(TASK DIRECTIONS):
For the entries below, print exactly the lines between the line holding "fermentation takes place" and the line holding "have a three-chambered", inclusive, and nothing else.

(EXCERPTED RECORDS):
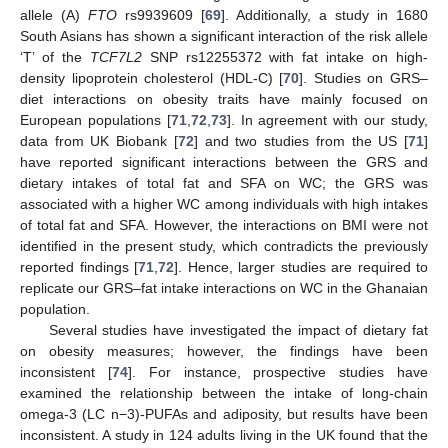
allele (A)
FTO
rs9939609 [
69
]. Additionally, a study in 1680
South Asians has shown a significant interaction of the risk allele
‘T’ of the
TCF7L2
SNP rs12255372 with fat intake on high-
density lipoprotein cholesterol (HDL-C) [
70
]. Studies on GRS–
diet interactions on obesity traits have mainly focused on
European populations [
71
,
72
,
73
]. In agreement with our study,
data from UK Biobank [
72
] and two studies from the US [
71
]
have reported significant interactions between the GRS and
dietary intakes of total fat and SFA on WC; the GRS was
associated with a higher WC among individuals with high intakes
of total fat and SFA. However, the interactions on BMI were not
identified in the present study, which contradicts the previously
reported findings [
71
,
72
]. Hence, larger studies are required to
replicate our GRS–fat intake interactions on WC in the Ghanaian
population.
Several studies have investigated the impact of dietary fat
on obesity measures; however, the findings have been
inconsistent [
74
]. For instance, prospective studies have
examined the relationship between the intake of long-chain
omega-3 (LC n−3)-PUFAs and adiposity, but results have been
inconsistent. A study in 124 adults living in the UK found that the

--

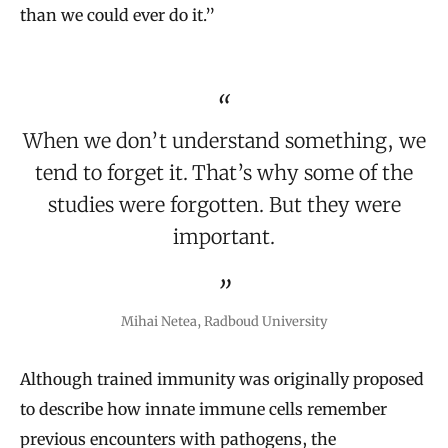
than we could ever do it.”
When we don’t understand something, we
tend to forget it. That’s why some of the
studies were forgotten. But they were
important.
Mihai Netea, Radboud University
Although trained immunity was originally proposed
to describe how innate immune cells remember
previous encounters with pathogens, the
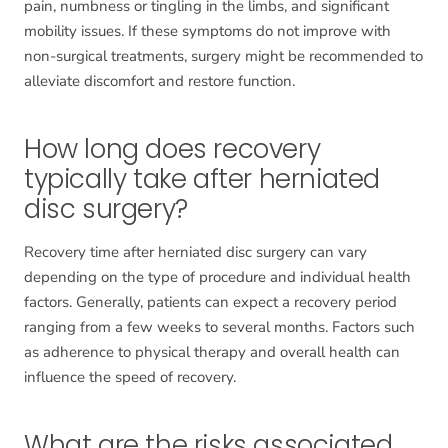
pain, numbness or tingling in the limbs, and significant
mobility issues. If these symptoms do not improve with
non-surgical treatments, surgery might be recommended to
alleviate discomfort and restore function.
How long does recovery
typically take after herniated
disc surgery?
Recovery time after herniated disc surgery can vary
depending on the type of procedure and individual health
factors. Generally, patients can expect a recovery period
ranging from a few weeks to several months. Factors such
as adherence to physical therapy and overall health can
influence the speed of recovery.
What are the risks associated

* * *

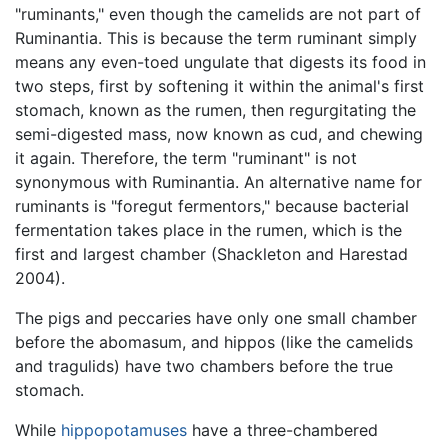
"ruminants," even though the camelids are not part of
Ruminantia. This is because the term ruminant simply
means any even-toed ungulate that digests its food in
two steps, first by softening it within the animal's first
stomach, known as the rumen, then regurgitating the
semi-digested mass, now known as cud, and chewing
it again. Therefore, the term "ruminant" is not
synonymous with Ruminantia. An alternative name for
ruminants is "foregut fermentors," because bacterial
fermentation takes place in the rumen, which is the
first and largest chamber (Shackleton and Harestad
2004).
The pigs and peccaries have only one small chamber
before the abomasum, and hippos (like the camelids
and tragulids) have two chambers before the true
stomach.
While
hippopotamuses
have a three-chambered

(ANSWER):
fermentation takes place in the rumen, which is the
first and largest chamber (Shackleton and Harestad
2004).
The pigs and peccaries have only one small chamber
before the abomasum, and hippos (like the camelids
and tragulids) have two chambers before the true
stomach.
While
hippopotamuses
have a three-chambered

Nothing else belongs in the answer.